Trump denied he was mocking Kovaleski, who met the businessman about a dozen times when he covered his career in the 1980s.
Chris Glaros, whose daughter is shown smiling in a wheelchair, says the incident exposed Trump’s soul. “It showed me his heart, and I didn’t like what I saw,” he says.
The ad is the third one aired by Priorities USA Action, a super PAC backing Clinton, Trump’s likely Democratic rival. The previous two highlighted Trump’s attitudes toward women, including such derogatory remarks as, “A person that is flat-chested is very hard to be a 10.”
Those spots ran in Ohio, Florida, Virginia and Nevada. The new one will run in those states, and in Iowa, New Hampshire and Colorado, the group said. By the time the GOP convention in Cleveland starts in six weeks, Priorities USA says, it will have spent $26 million on ads attacking Trump’s character.

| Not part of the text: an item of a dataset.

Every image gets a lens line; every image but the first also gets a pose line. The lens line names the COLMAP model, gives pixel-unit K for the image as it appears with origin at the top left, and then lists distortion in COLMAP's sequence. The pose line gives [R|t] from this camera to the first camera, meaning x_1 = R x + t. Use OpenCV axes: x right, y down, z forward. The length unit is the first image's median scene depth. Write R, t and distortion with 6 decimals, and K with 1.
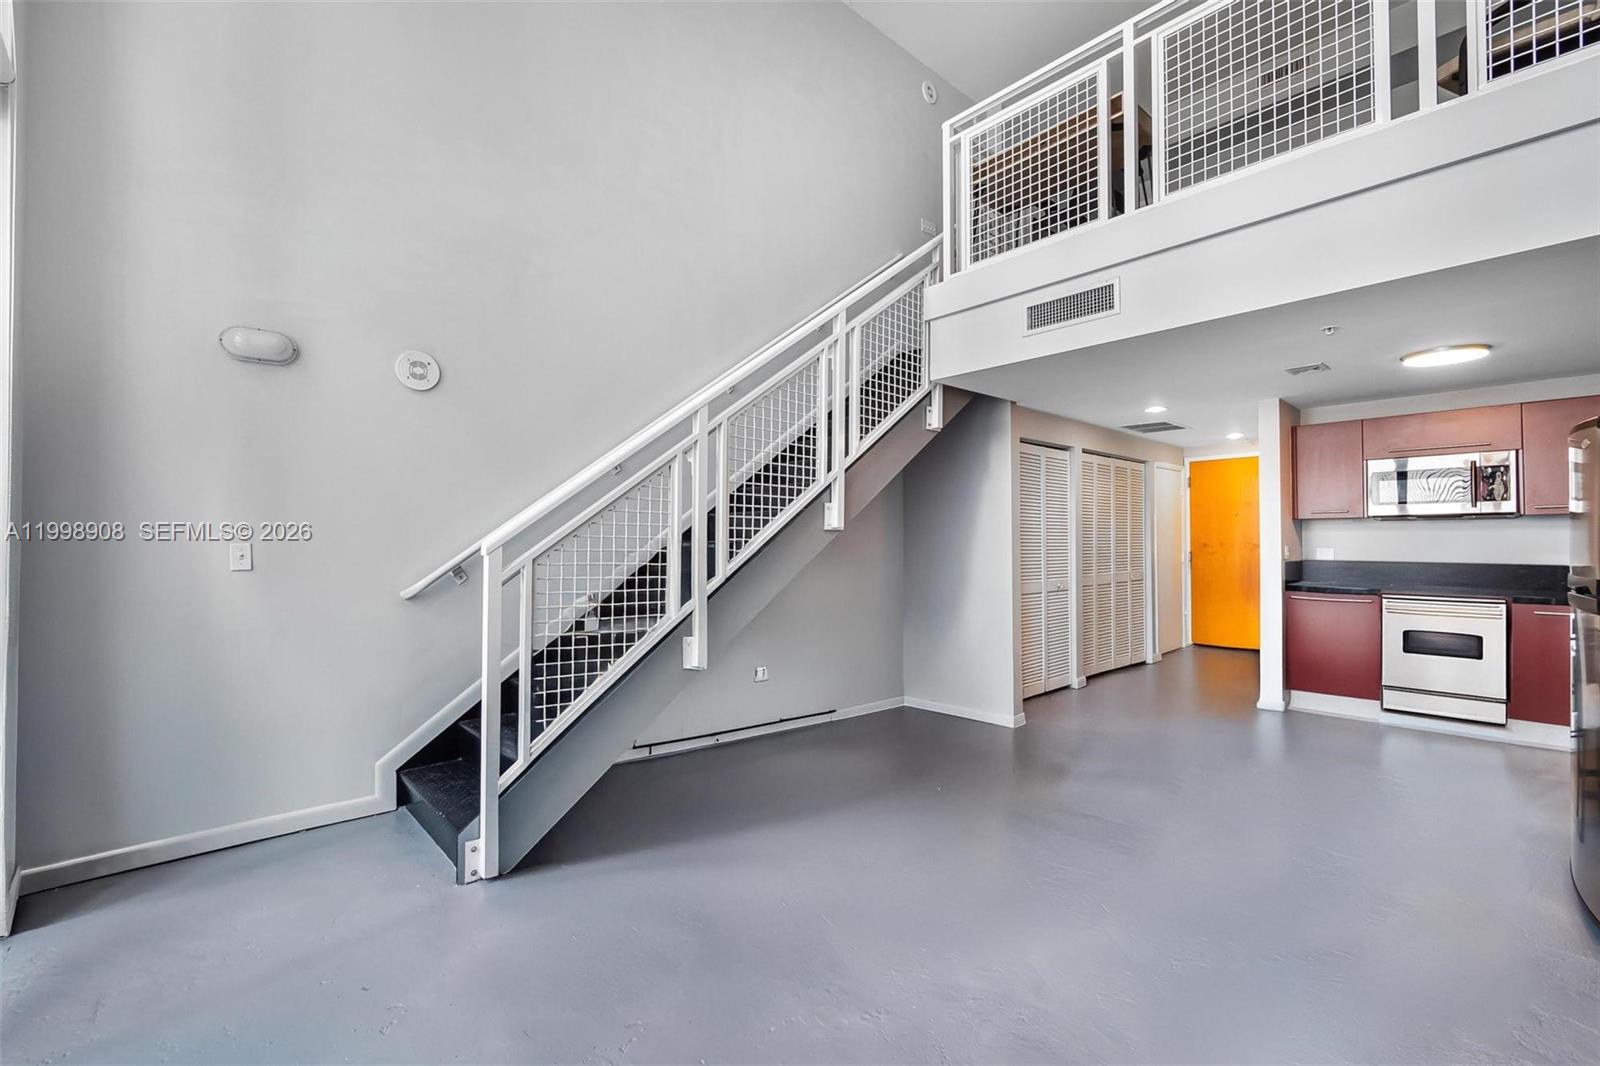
lens RADIAL K [[682.2, 0, 800.0], [0, 682.2, 533.0], [0, 0, 1]] dist [-0.001669, -0.000667]
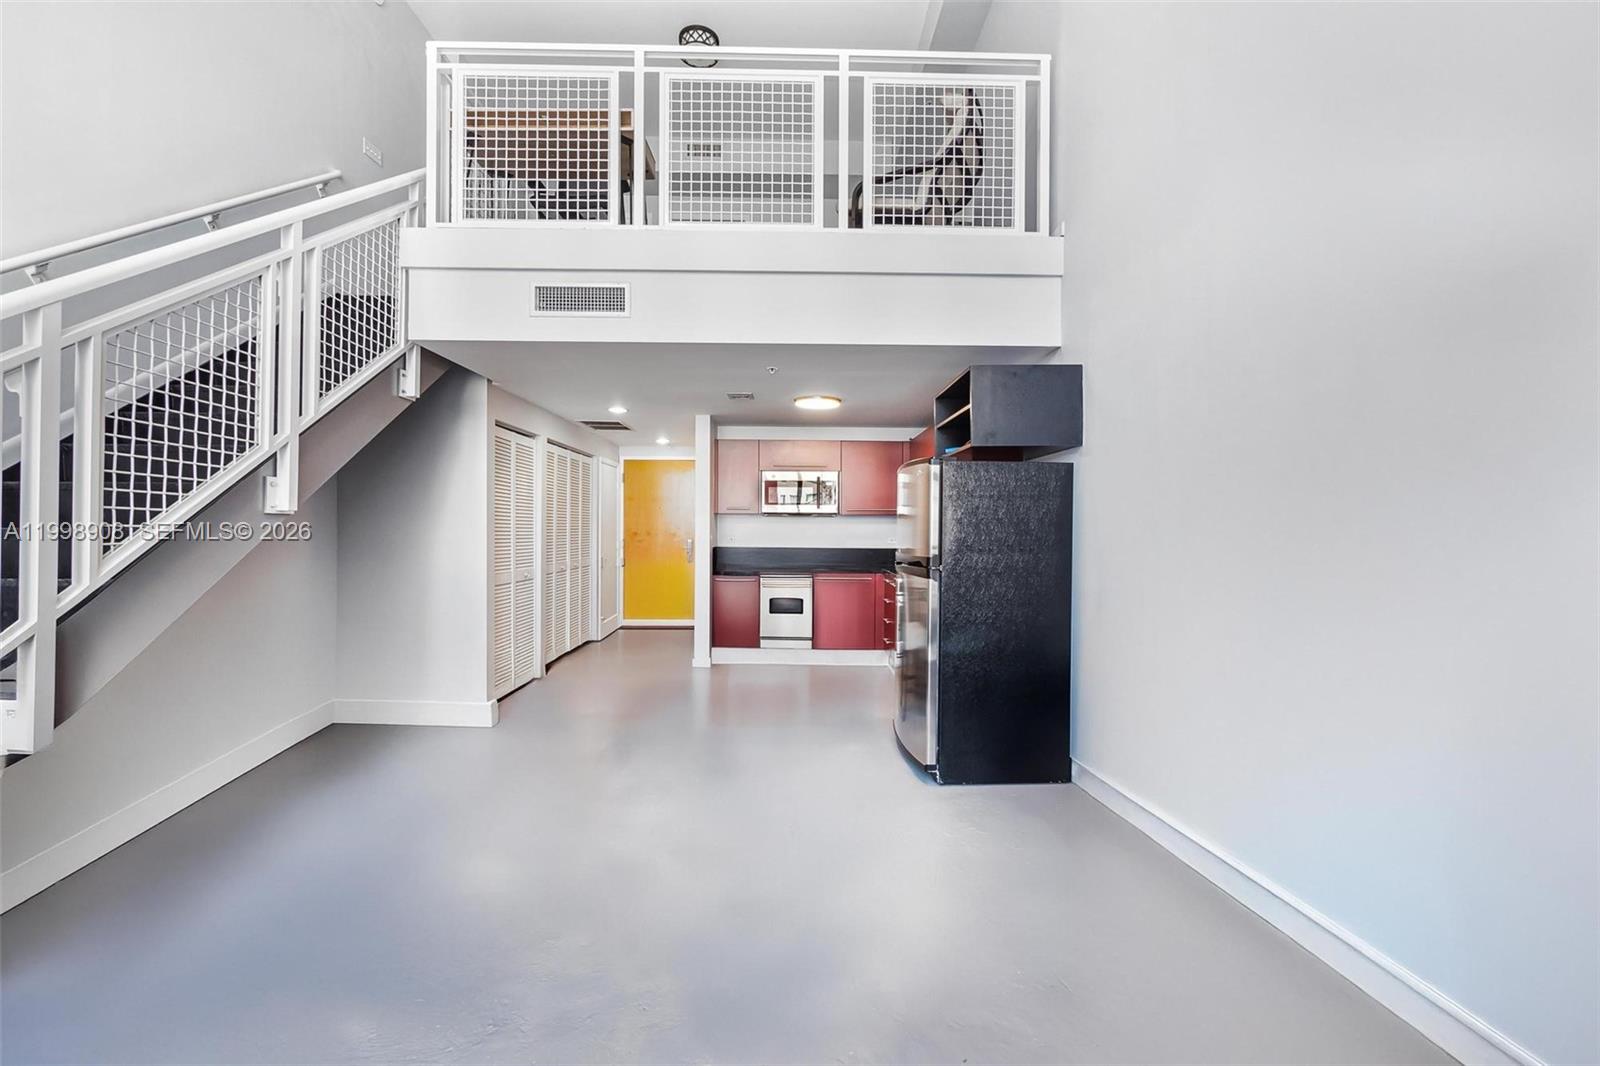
lens RADIAL K [[665.9, 0, 810.7], [0, 665.9, 533.9], [0, 0, 1]] dist [-0.002716, 0.000724]
pose [[0.651466, 0.000785, 0.758677, -0.117300], [-0.015403, 0.999807, 0.012191, -0.000394], [-0.758521, -0.019628, 0.651353, 0.085523]]
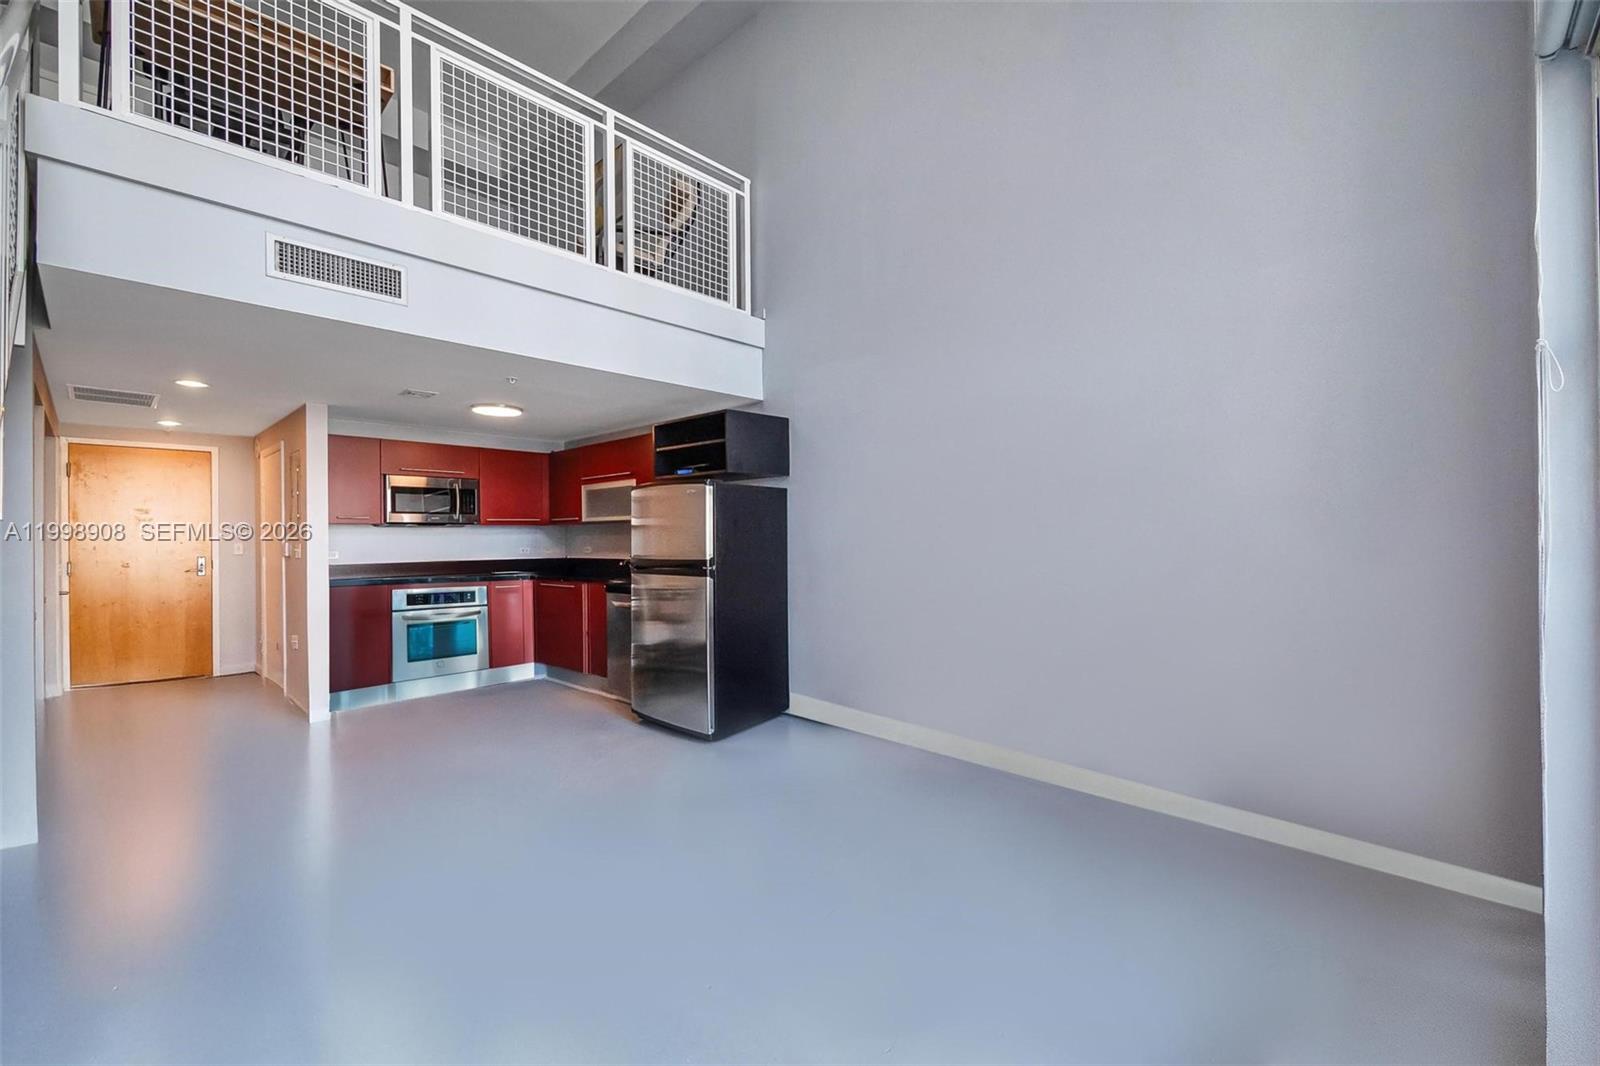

The spots could be especially harmful to Trump because his campaign and the handful of super PACs that back him have not responded with major ad buys that counter the attacks with a positive portrayal of him.
Priorities USA took a similar approach in battleground states at this stage of President Barack Obama’s reelection campaign four years ago. The group aired spots that successfully defined his GOP challenger Mitt Romney early on as a ruthless plutocrat who enriched himself at the expense of average American workers.